Childhood experiences are very formative. It can be humbling to trace the impact of words or actions from one’s parents and the lasting impact on the rest of a person’s life. For the parents, it might be just a normal Tuesday. For the child, it can become a memory that affects the way they view everything and everyone else from then on.
The reality of growing up in a Nigerian household can sometimes be depressing — a deeply entrenched hurt that so many adults have experienced and carry all their lives without ever seeking help, because doing so would mean accepting that their parents were wrong or flawed. It would mean realizing that their parents may have also been hurt, and lashed out because they didn’t know better. It’s an unpleasant experience for anyone and a worrying cycle.
Culture Custodian spoke to five Nigerians who bravely shared the most hurtful things their parents have ever said to them.
Nneka, 21
I grew up in Lagos, isolated because we weren’t allowed to play outside and whatnot. My parents were strict and I grew up in such fear that I got sexually assaulted twice, but I couldn’t open up.
We moved because of family issues to a new environment and my mum was always angry and trying to pour her frustration on others, especially me. So when my dad passed away in 2020, it was like everything came crumbling down. She would always get mad whenever things didn’t go her way, we were always arguing coupled with the fact that my dad’s family didn’t care.
She’s been forcing marriage down my throat since I was 17. I’m 21 now and that still hasn’t changed.
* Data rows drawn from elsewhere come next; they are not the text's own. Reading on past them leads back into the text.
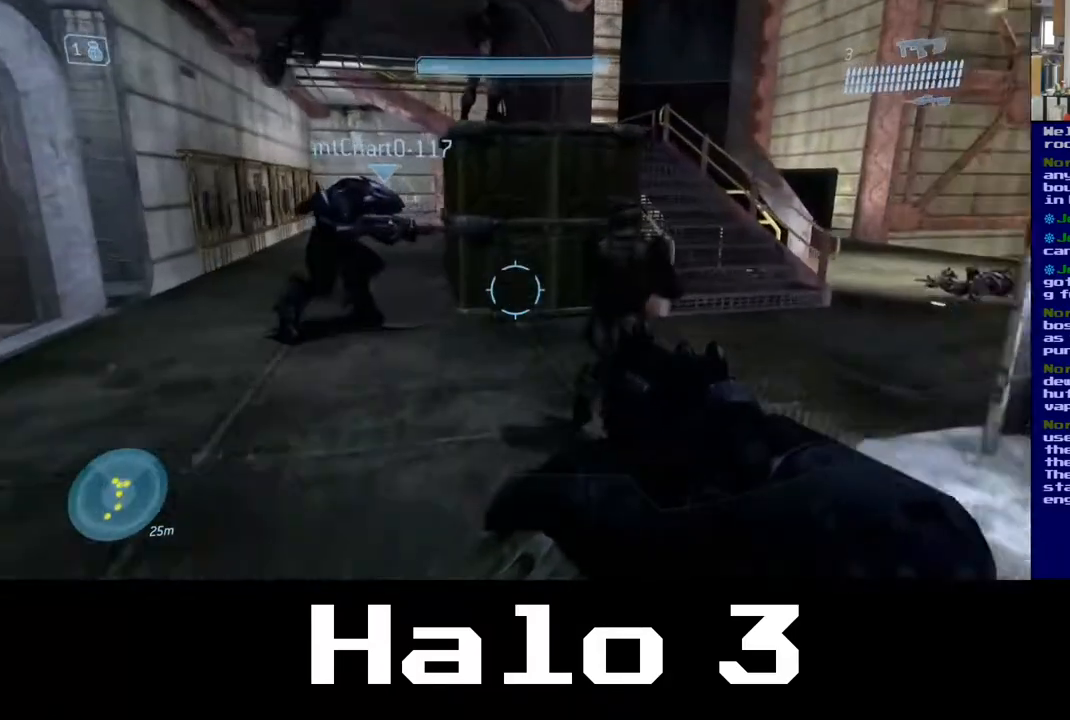
{"buttons": ["A"], "left_stick": "up", "right_stick": "center", "events": [[133, "A", "down"]]}
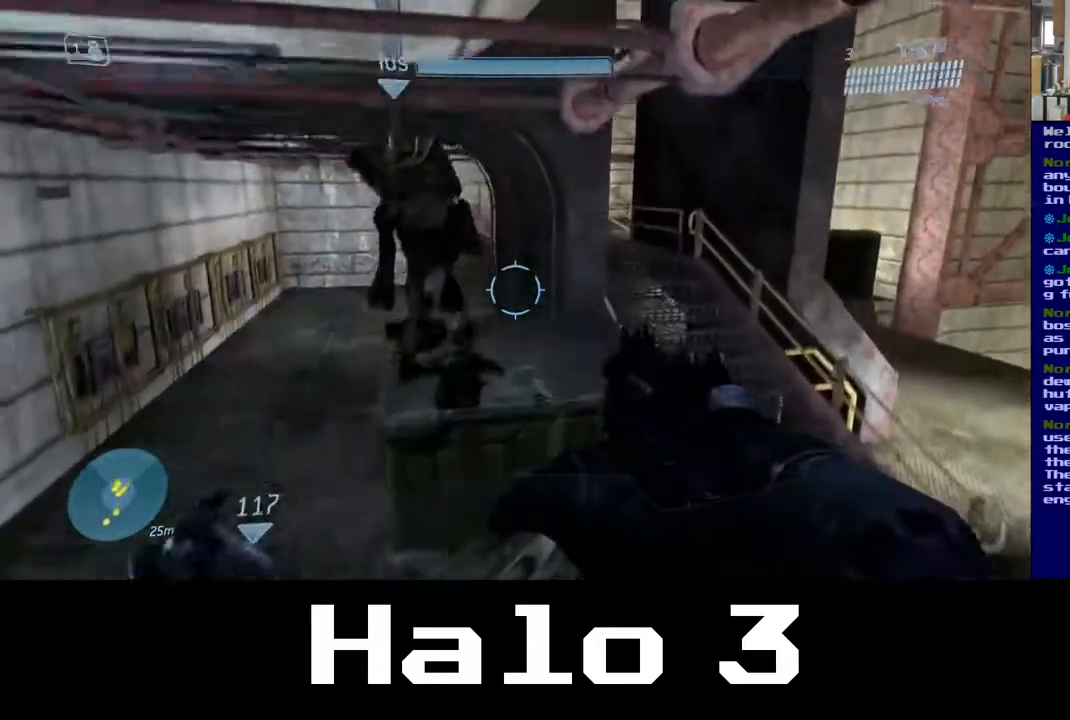
{"buttons": [], "left_stick": "up-right", "right_stick": "down-right", "events": [[250, "A", "up"], [267, "left_stick", "up-right"], [400, "right_stick", "down-right"]]}
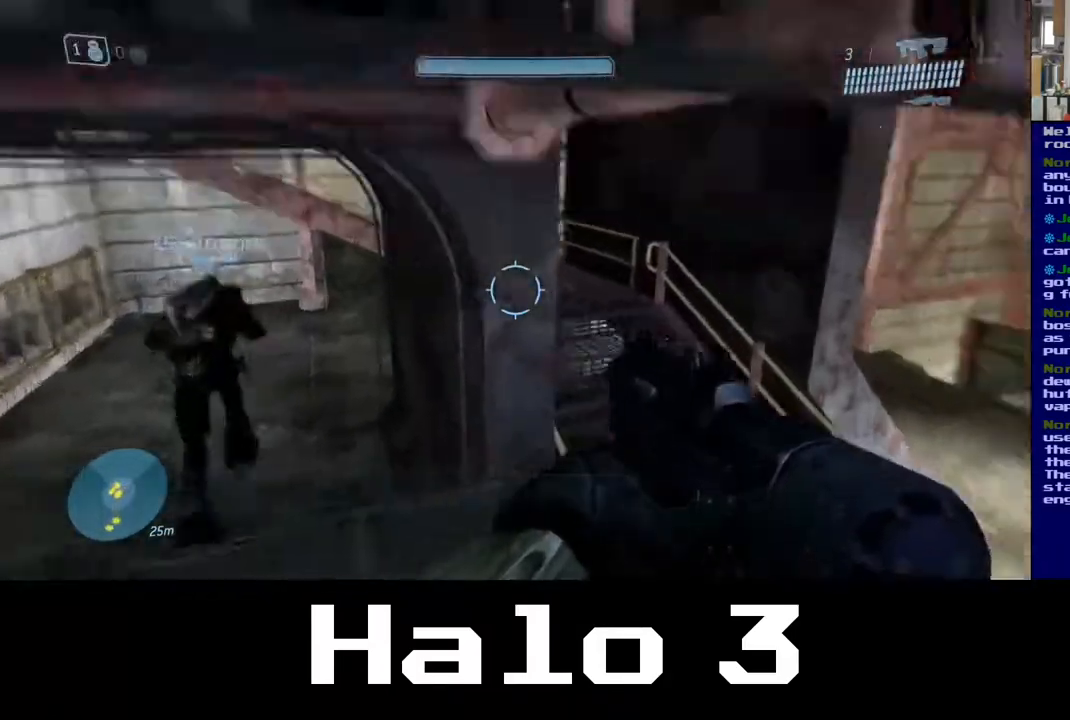
{"buttons": [], "left_stick": "up", "right_stick": "center", "events": [[483, "left_stick", "up"], [483, "right_stick", "center"]]}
She wants me to meet one rich man so it’d be her escape route out of all her struggles.
The most painful thing she has said was when we were exchanging words as usual one day and she told me, “You’re useless, you should’ve died with your father.”
I have yet to recover from it.
Vicky, 20
The most painful thing wasn’t even said to me directly. My parents are divorced and my dad has another wife. He trusts her more than me, so anything she says, he believes.
I stayed with my dad for a while, and he never stopped complaining about everything I did. His friend came over one time and asked after me, and then he started saying hurtful words. He said, and I quote because I remember it like it was yesterday, “Vicky? She’s just useless to me.”
I smiled at the time to mask my emotions, but the moment I went inside I couldn’t hold my tears. Even my mom has protested how he talks about me to her, like I’m not his daughter.
Mercy, 22
I can’t even pick just one thing. Is it from my mother, or from my father?
At an early age, my dad was barely home. He worked at a hotel and only visited once a week. When I was 6, he rented a place to run his own hotel business and we moved in. My dad was busy and my mom was absent-minded. She only cooked when she was hungry, and didn’t really care about me. Eventually, we had to move, and she left. The time she visited years later, she said, “I only gave birth to you to prove I could. You’re nothing to me.”
Allison, 25
I was sexually assaulted by a priest when I was 10 years old, and when I finally got the courage to tell my mother about it, she called me a prostitute. She doubled down at my protests and insisted I must have enjoyed it, and since then, I’d rather die than tell her anything about my life.
Prince, 27
When I was 18, I wanted to go to Uniport but my y parents preferred Rivers State University (RSU), even though it was more expensive, because they just didn’t want me out of their sight. I refused.
A week after, I went out to buy something and passed by my mum’s shop, not far from the house. Before I knew it, I was dragged inside. My mother had gathered her friends to convince me to change schools last minute. I listened to what they had to say and still refused. Then they got hostile, one of her friends even threatened to beat, kill, bury me, and cover it up all while my mother nodded her head.
I left there angrily and hit the window of one of my dad’s old cars, a Mercedes’ Benz 190 that he didn’t drive anymore because he just didn’t feel like it. Since it was covered with tarpaulin, it took me a minute to realize I’d broken the window with my hit. I ran to my friend Micheal, who was like an elder brother to me, to help me sort things out with my dad.
But my dad had already found out by then, and as we both walked to my house, he hit Michael and I with his other car. The one he did feel like driving. Then he came down, grabbed us both and started bashing our heads with rocks. At a point he left me alone and focused on Michael, who told me to run. But I refused.
I begged my father to let Michael go and I’d come with him. He did. He grabbed me and pulled me towards the 190 Benz, wrapped chains around me, splashed kerosene on me, and threw me inside the Benz. Mind you, there were multiple cans of diesel, kerosene, fuel etc, inside. He lit a match and threatened to burn me alive, and everyone in the street started begging, but by then I was honestly just ready to die.
After all was said and done, my mother came to me that evening and told me my father said he wouldn’t sponsor my university education if I decided to go to a school that wasn’t RSU. So I submitted.
I ended up dropping out and running away after a month.